Tasks for this exercise:
a) Update the reusable-skills excerpt by writing out the passage between "Our SOC 2 evidence" and "from past engagements.", inclusive, with "corpus" replaced by "collection".
b) In the excerpt on reusable skills, how many years of audit experience does the SOC 2 evidence drafting skill encode?
c) Pick up the excerpt on reusable skills after its last sentence and carry it further.

Page excerpt:
Our SOC 2 evidence drafting skill, for instance, doesn’t just say “write evidence.” It encodes 12 years of audit experience: which control families need written policies vs. system screenshots, which auditors accept inference vs. require direct proof, which evidence types are reusable across multiple controls.
Versioned and Tested
A reusable skill is versioned like production code. v1.0, v1.1, v2.0. Each version has a changelog. Each version is tested against a corpus of real inputs from past engagements.
When a skill breaks—and they do—you know which version broke and which clients are affected. You can roll back or patch forward with confidence.
Failure Mode Documentation
Every skill has a failure playbook. What happens when the input is incomplete? When the agent hallucinates? When the data contradicts the decision heuristic? A reusable skill doesn’t just succeed—it fails gracefully, with clear signals and remediation steps.

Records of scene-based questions
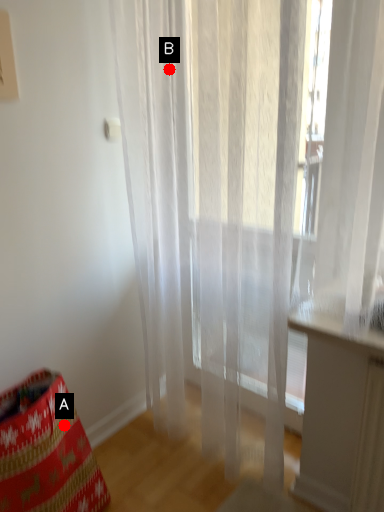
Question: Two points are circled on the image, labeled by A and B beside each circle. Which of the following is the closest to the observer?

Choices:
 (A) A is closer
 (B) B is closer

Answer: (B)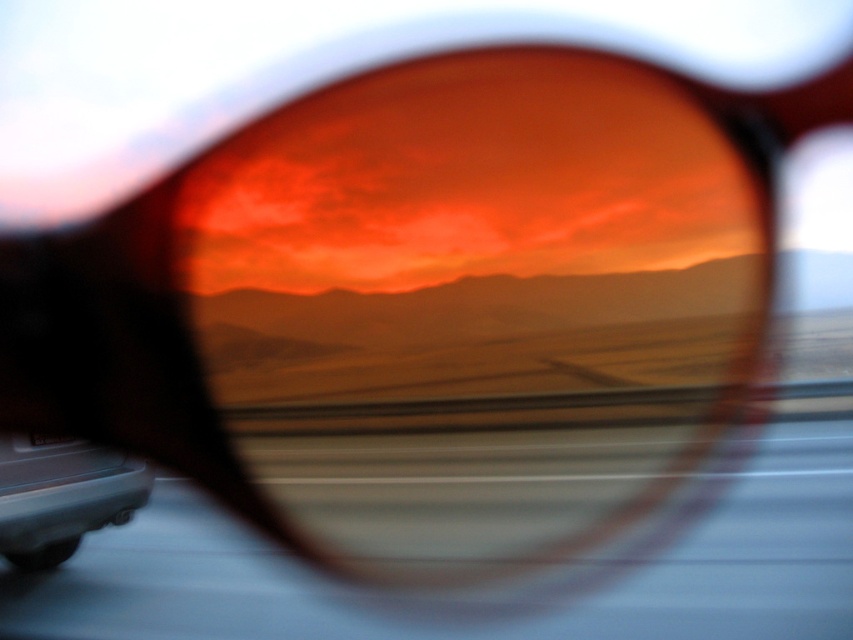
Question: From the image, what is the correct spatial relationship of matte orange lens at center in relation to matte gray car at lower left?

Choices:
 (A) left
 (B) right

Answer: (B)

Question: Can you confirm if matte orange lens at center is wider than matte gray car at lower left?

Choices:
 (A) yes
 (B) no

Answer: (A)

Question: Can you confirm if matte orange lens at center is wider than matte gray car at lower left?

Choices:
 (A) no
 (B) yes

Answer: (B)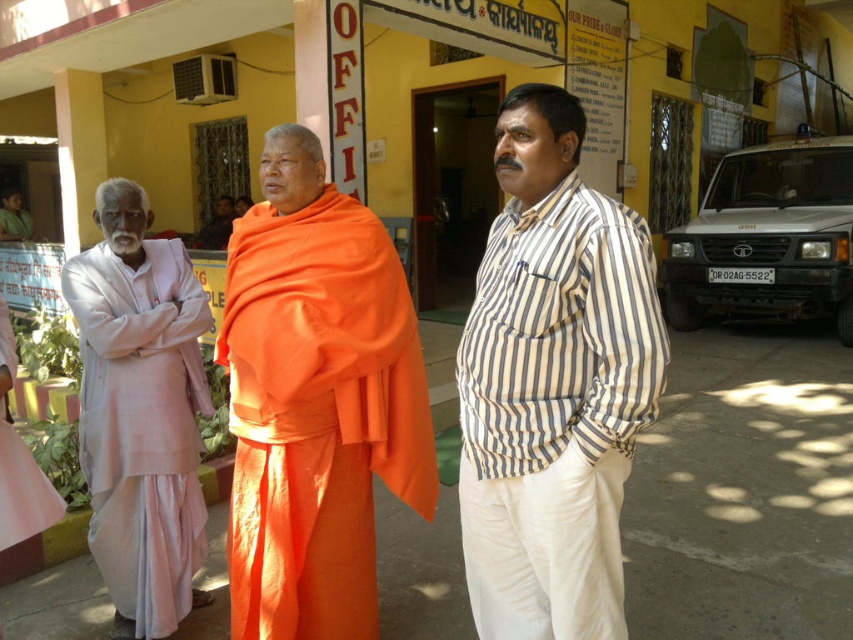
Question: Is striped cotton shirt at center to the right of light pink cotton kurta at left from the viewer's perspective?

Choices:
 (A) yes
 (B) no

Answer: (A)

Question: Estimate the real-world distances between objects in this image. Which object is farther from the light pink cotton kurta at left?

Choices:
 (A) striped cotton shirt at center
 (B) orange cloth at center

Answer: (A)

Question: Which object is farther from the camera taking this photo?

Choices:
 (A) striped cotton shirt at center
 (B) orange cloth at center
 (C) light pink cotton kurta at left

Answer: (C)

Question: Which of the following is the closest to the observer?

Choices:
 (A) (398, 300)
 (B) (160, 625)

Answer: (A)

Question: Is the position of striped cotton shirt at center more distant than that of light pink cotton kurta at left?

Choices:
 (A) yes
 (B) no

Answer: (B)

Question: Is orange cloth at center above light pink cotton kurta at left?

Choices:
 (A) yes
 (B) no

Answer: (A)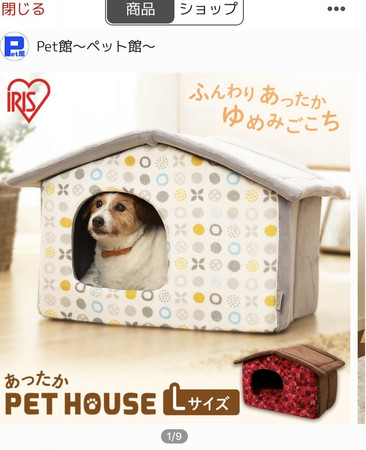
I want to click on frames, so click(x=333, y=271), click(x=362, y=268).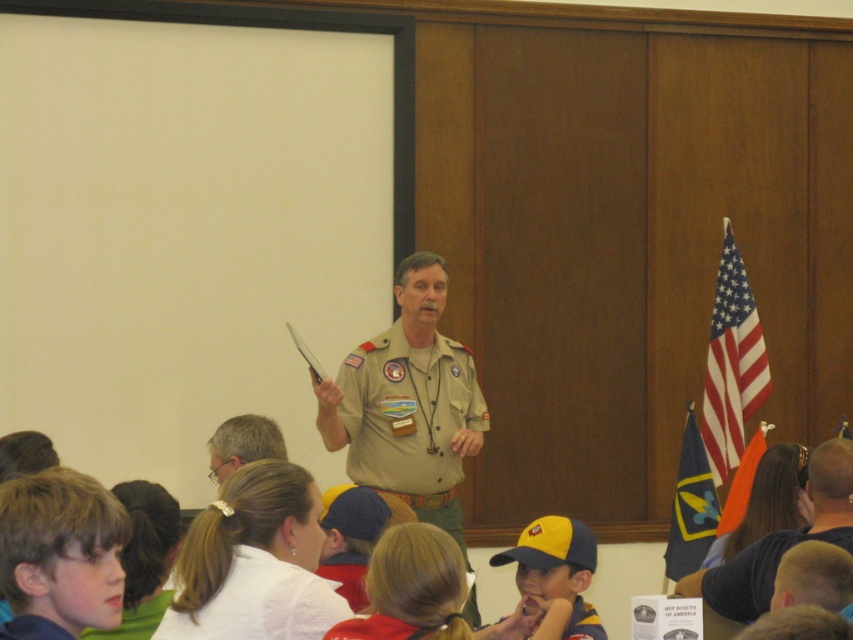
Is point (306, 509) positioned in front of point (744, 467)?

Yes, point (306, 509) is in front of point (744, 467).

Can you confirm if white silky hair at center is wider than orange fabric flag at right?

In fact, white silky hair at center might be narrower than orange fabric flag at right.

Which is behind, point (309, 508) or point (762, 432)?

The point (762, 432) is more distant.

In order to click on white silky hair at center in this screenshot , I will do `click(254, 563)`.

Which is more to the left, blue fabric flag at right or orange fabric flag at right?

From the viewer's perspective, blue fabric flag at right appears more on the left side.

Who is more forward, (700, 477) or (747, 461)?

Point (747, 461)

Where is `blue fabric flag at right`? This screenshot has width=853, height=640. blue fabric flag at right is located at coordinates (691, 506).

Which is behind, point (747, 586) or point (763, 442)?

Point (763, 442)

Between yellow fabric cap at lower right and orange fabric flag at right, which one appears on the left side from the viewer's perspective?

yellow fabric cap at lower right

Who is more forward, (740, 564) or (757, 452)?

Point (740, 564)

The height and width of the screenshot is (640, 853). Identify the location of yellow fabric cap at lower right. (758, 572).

The replies:
a)
Our SOC 2 evidence drafting skill, for instance, doesn’t just say “write evidence.” It encodes 12 years of audit experience: which control families need written policies vs. system screenshots, which auditors accept inference vs. require direct proof, which evidence types are reusable across multiple controls.
Versioned and Tested
A reusable skill is versioned like production code. v1.0, v1.1, v2.0. Each version has a changelog. Each version is tested against a collection of real inputs from past engagements.

b) 12 years.

c)
Our ERP migration skills, for example, document exactly what happens when a data mapping fails (halt the migration, log the row, flag for manual review) versus when a schema validation fails (suggest a transformation, offer three alternatives, wait for human approval).
The Padiso 30-Skill Library: Architecture & Structure
Our skill library is organised into three tiers:
Tier 1: Foundational Skills (8 skills)
These are the building blocks. They handle data extraction, validation, scoring, and basic reasoning. Every other skill is built on top of these.
- Data Extractor: Pulls structured data from unstructured documents (PDFs, emails, spreadsheets)
- Schema Validator: Checks data against a defined schema and reports mismatches
- Risk Scorer: Converts qualitative observations into quantitative risk scores
- Dependency Mapper: Identifies relationships between entities (systems, teams, data flows)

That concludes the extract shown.